I saw you coming!  My bottom line is not predication but the explicitness of whatever predications one makes.  What could, of course define consciousness as "whatever humans do that seems to me conscious" or "Whatever is produced by a human brain".  But, after trying to do science with such definitions, I think most would realize that these definitions are incapacitating.  At that point, a scientist relinquishes those definitions and begins to seek others, definitions that actually direct one toward the possibility of finding answers.  Thus, I stipulate that definitions are part of the dialectic of discovery.  Neither I, nor Frank, is allowed to say M is the meaning of P for all time; we are only allowed to say that for some set of purposes, in some context, M is the meaning of P.  Are we constantly pressing a head toward the most universally applicable definitions?  You bet!  Do we ever get there?  Not yet!

### YOUR TASK
Copy the passage on defining consciousness in full, word for word. The data after this point is separate from the consciousness passage.

### DATASET RECORDS
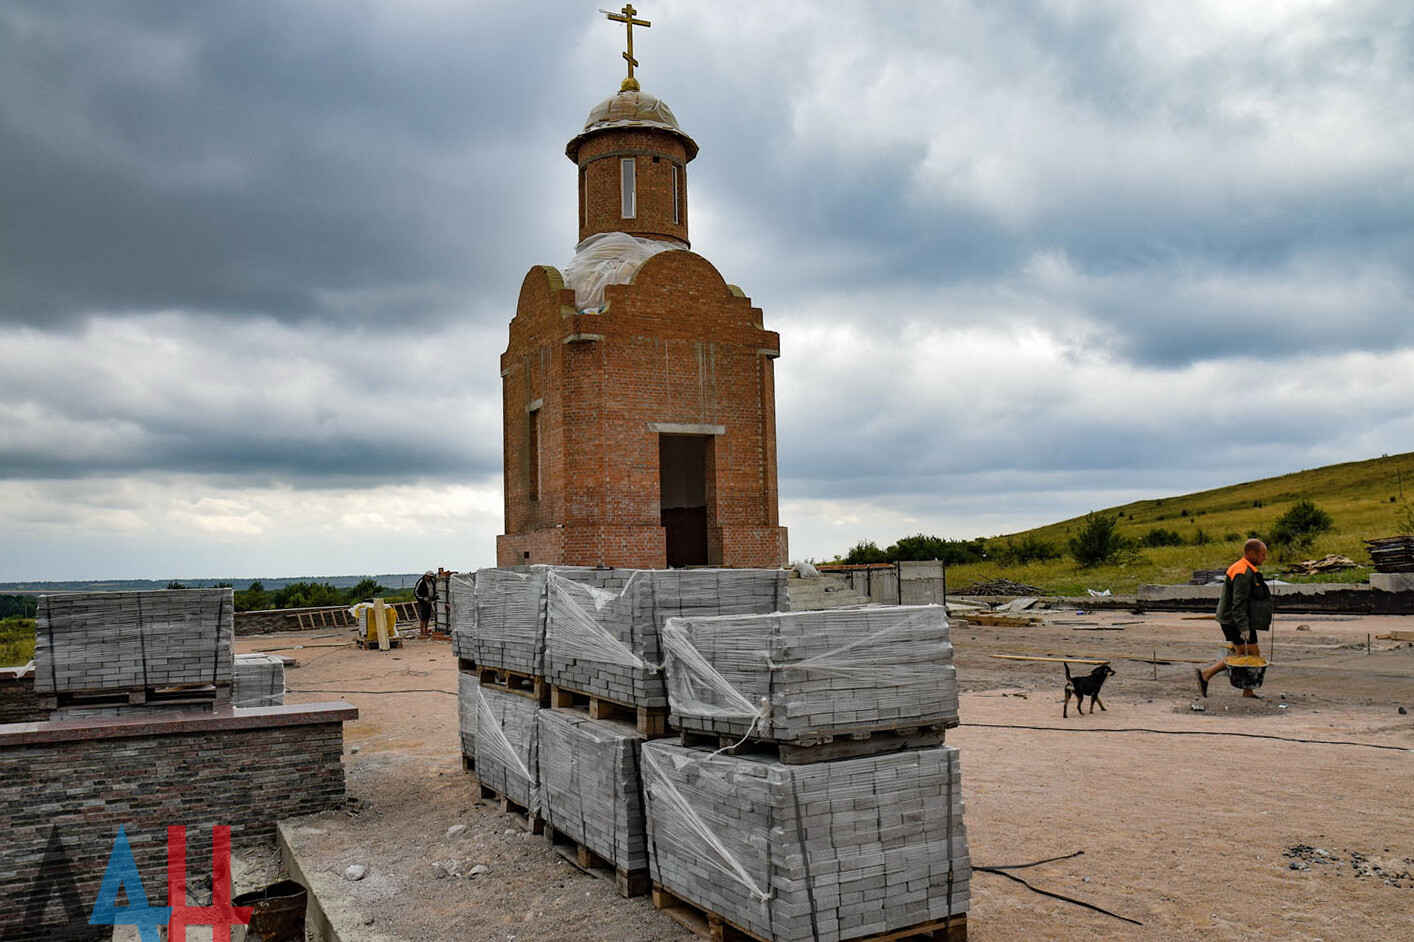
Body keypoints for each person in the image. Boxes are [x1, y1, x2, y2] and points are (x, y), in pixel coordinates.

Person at [1196, 539, 1272, 699]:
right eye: (1262, 554)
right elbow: (1238, 603)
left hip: (1236, 619)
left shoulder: (1244, 568)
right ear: (1252, 553)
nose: (1264, 558)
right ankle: (1207, 675)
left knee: (1247, 652)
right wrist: (1243, 628)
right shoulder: (1242, 572)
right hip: (1235, 620)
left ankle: (1244, 690)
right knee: (1248, 654)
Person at [414, 571, 438, 638]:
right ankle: (421, 632)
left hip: (429, 601)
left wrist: (434, 596)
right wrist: (422, 598)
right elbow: (416, 592)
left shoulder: (431, 582)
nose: (430, 578)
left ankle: (426, 630)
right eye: (429, 577)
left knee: (427, 616)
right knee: (423, 617)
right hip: (423, 602)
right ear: (426, 576)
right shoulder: (421, 582)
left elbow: (433, 589)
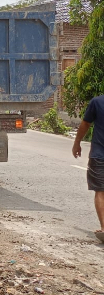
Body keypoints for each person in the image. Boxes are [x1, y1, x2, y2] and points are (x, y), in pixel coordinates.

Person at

### RESPONSE TO THE TASK
I saw you coming!  My bottom line is not predication but the explicitness of whatever predications one makes.  What could, of course define consciousness as "whatever humans do that seems to me conscious" or "Whatever is produced by a human brain".  But, after trying to do science with such definitions, I think most would realize that these definitions are incapacitating.  At that point, a scientist relinquishes those definitions and begins to seek others, definitions that actually direct one toward the possibility of finding answers.  Thus, I stipulate that definitions are part of the dialectic of discovery.  Neither I, nor Frank, is allowed to say M is the meaning of P for all time; we are only allowed to say that for some set of purposes, in some context, M is the meaning of P.  Are we constantly pressing a head toward the most universally applicable definitions?  You bet!  Do we ever get there?  Not yet!